В другой группе тоже спорили, горячились:
— Он же был мировой вождь, как Ленин. Как же можно мирового вождя
из Мавзолея выбрасывать?— Да нельзя ему лежать рядом с Лениным! Слышали же, какой он себе культ устроил. Прям как царь…
А в следующей группе:
— У исторических процессов не много вариантов развития. И если вас не устраивает социализм, то…
— С чего вы взяли, что социализм не устраивает? Я этого не говорил! Но возьмите наши крупные стройки — кто на них вкалывал?..
Лениво, словно нехотя, сыпался снежок. Мы переходили от группы к группе, слушали споры. Удивительно!
— Смотри, как развязались языки, — сказал я, когда мы вышли на улицу Горького, плывущую в красноватом от неонового света тумане. — Такого еще не бывало. Как здорово!
— Прямо как в Гайд-парке! — сказала Лида.
Мы были радостно возбуждены. История свершалась на наших глазах. Народ — нет, вы понимаете это? Вечно безмолвствовавший народ — заговорил!
В Малеевке была тишина. И глубокие снега. Протоптанная в них тропинка уводила в еловый и сосновый бор. Поскрипывали под напором ветра старые ели. Морозный воздух бодрил. Мы, измученные трудным летом, перевели дух.
Строгие надписи на круглых белых фонарях возле дома творчества призывали: «Тихо! Писатели работают». В подтверждение прекрасному призыву доносился из дома стрекот пишущих машинок. Нет, не из всех комнат — из некоторых. Стучали машинки по-разному: одни — медленно, раздумчиво, другие — с пулеметной быстротой, свидетельствующей о резвости писательской мысли.
Нашим соседом по столу оказался старый седой человек маленького роста. У него были глуховатый голос и темные глаза, очень печальные — словно уставшие взирать на окружающую действительность. Его фамилия — Ваграмов — мне была незнакома. Молчаливый поначалу, он вскоре разговорился и даже расположился к нам с Лидой. И мы узнали его невеселую историю.
Федор Ваграмов был слесарем где-то на Украине, когда грянула революция. И он пошел в большевики, в красноармейцы. Активный, исполненный энтузиазма, Ваграмов мог бы сделать партийную карьеру, но вдруг его попутал бес сочинительства. Откликаясь на призыв рабочего класса в литературу, он написал пьесу о красных летчиках «Взлет». И не куда-нибудь отнес пьесу, а в МХАТ. Возможно, в ней было что-то сценичное, а вернее — МХАТу требовалась сугубо советская пьеса, чтобы утвердиться в новой действительности, — так или иначе, «Взлет» был принят и поставлен.

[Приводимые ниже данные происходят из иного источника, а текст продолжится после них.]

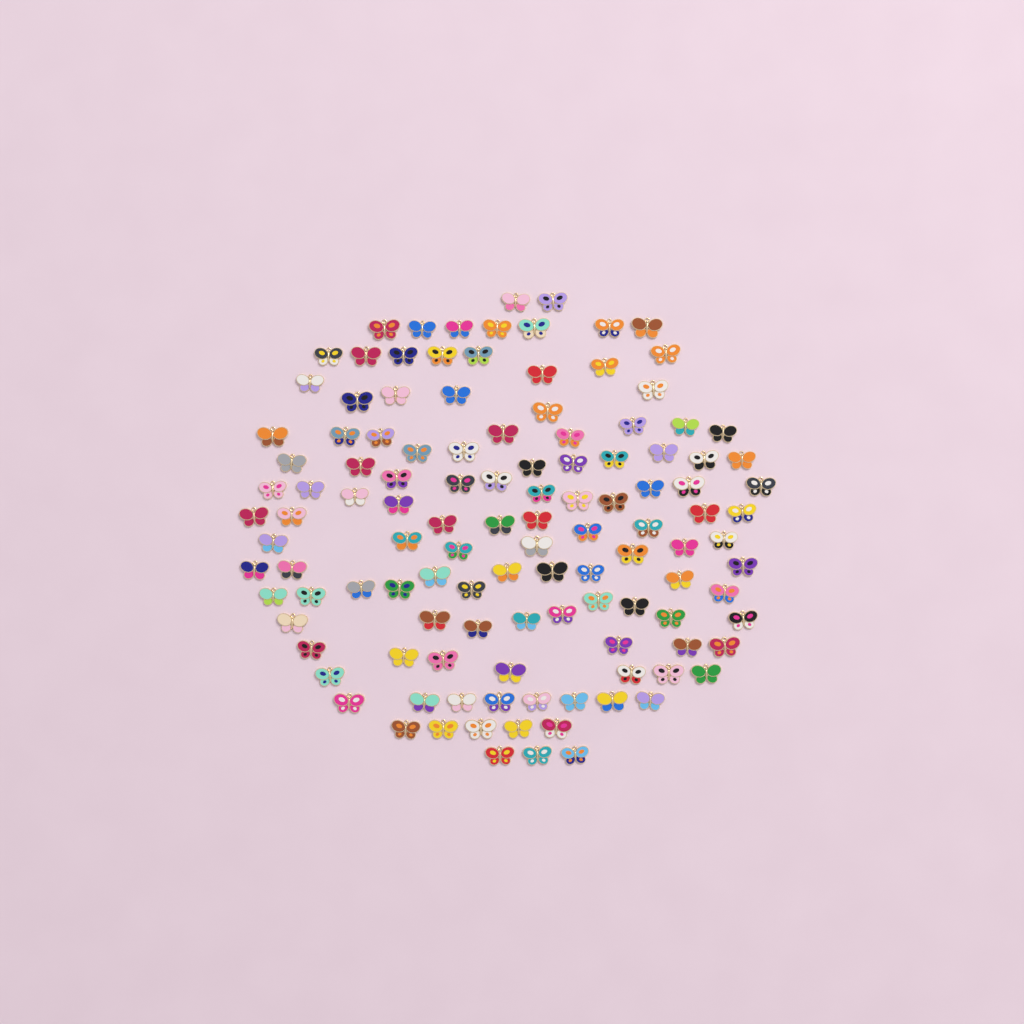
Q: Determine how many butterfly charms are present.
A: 120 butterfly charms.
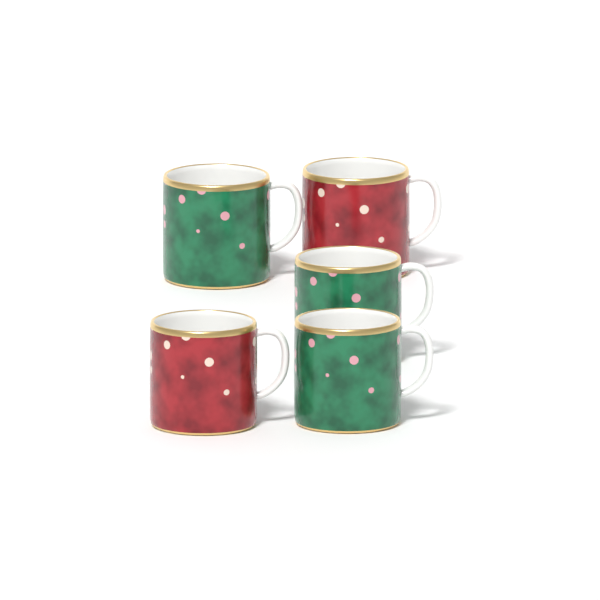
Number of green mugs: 3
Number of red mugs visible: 2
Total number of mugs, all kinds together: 5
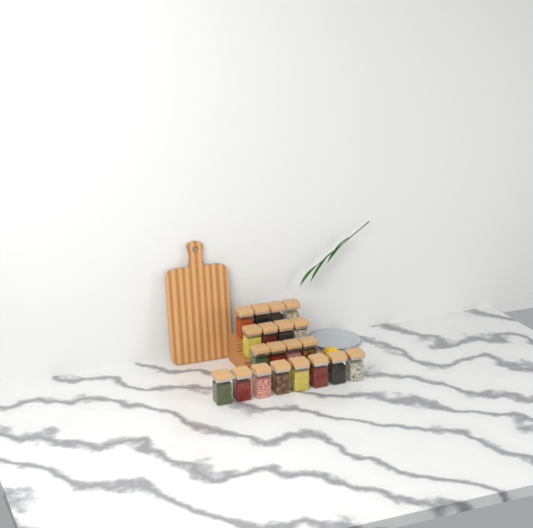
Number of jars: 20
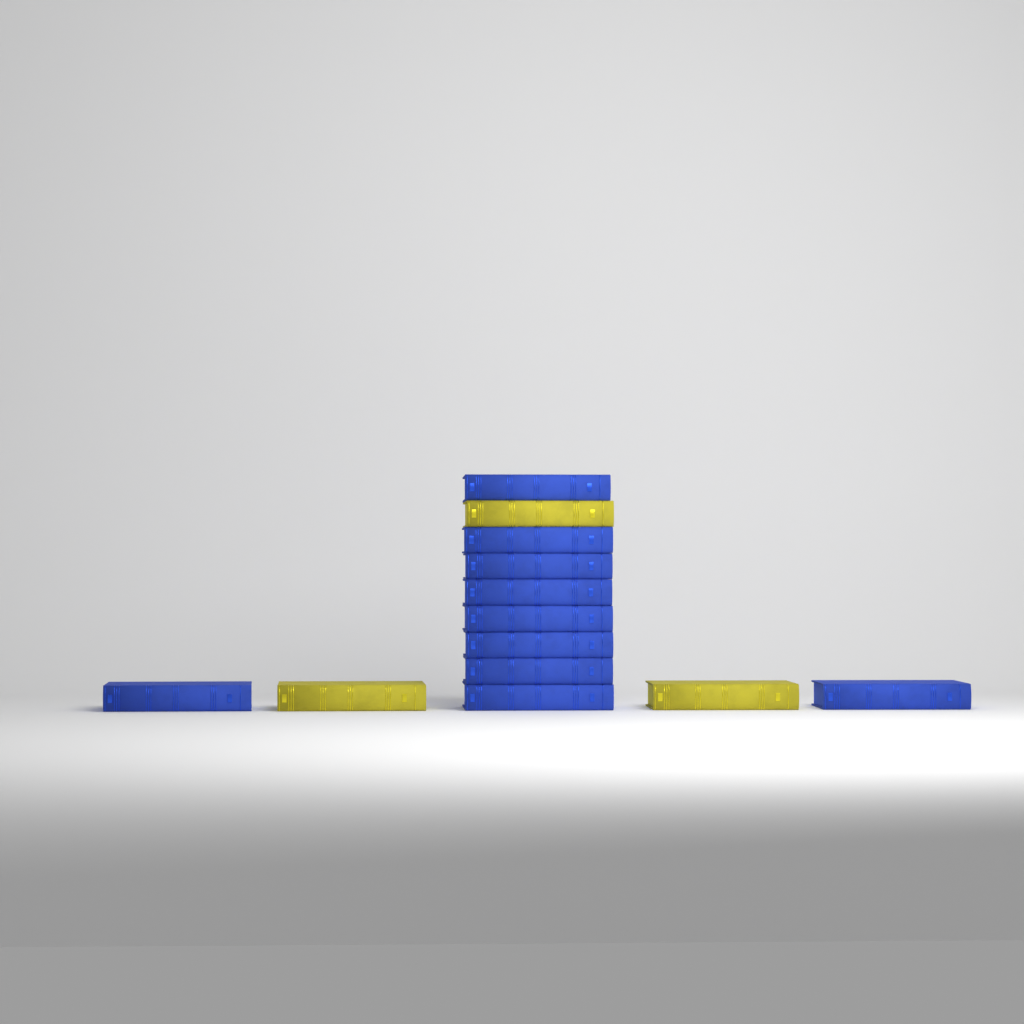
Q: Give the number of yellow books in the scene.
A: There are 3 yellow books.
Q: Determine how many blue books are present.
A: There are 10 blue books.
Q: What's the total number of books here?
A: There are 13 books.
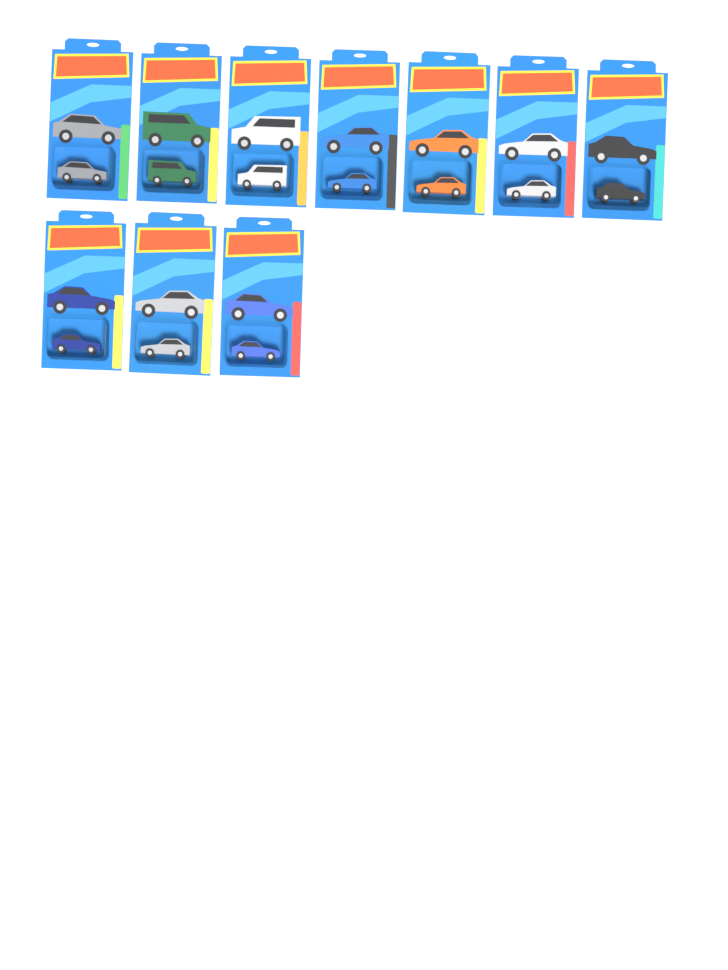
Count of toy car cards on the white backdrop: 10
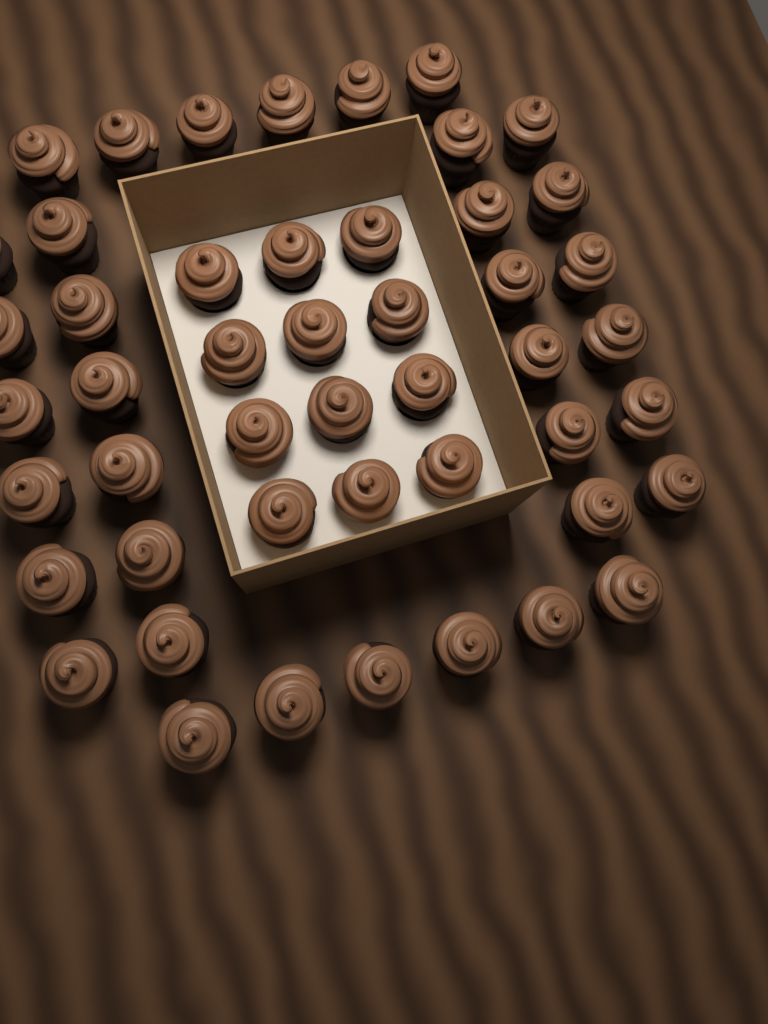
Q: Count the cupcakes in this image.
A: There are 48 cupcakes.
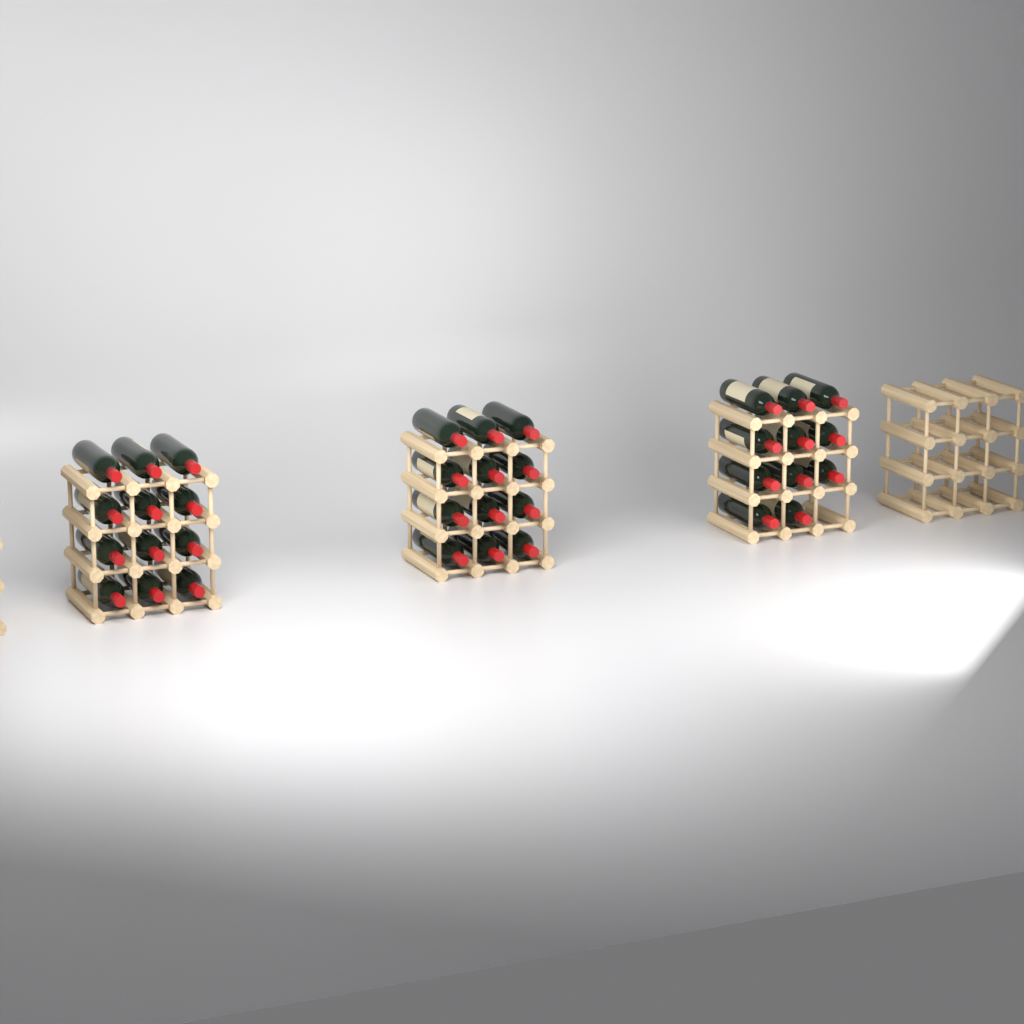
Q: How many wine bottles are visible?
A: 35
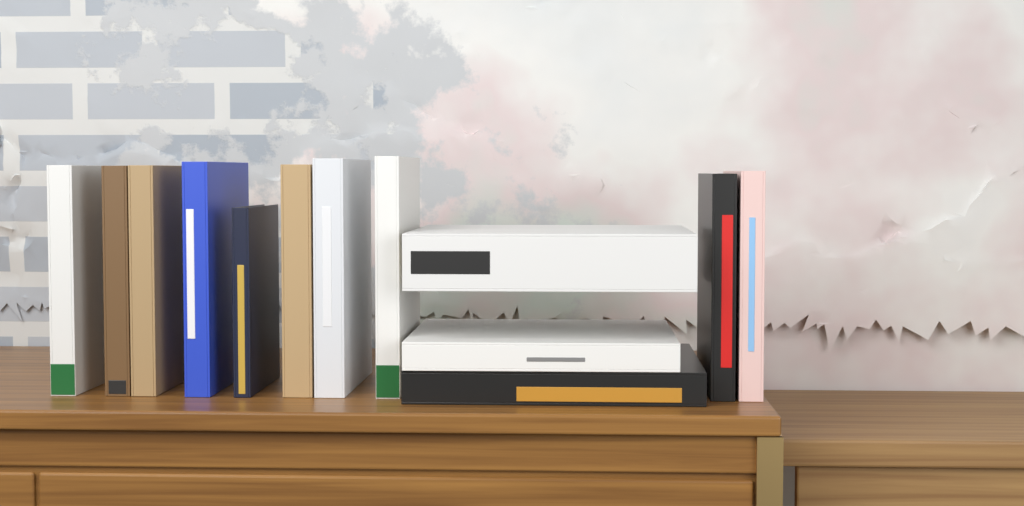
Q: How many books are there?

Федор Ваграмов стал драматургом, членом Союза писателей. Однако звездный час миновал, и за взлетом последовало падение. Все, что писал Ваграмов, было безнадежно, он так и остался автором единственной поставленной пьесы. Подобно отставшему от поезда пассажиру, он угрюмо взирал на проносившиеся мимо сверкающие вагоны.
Федору Ваграмову не повезло. Иные драматурги, не более, чем он, одаренные, сумели пробиться — если не во властители дум, то в лауреаты. Достаточно вспомнить Анатолия Сурова. Действие закона несообразности вполне прослеживалось в советской литературе.
Познакомились мы в Малеевке и с другим драматургом — сравнительно молодым, несомненно талантливым и определенно восходящим — Эмилем Брагинским. Он был невысок ростом и быстр в движениях, с большим лбом, с усиками над усмешливыми губами. Еще были впереди знаменитые кинокомедии Э. Рязанова, для которых Брагинский писал сценарии, но уже шли в московских театрах его пьесы. Книжку с одной пьесой — комедией «Раскрытое окно» — Эмиль нам подарил. «На моих спектаклях много смеху», — сказал он.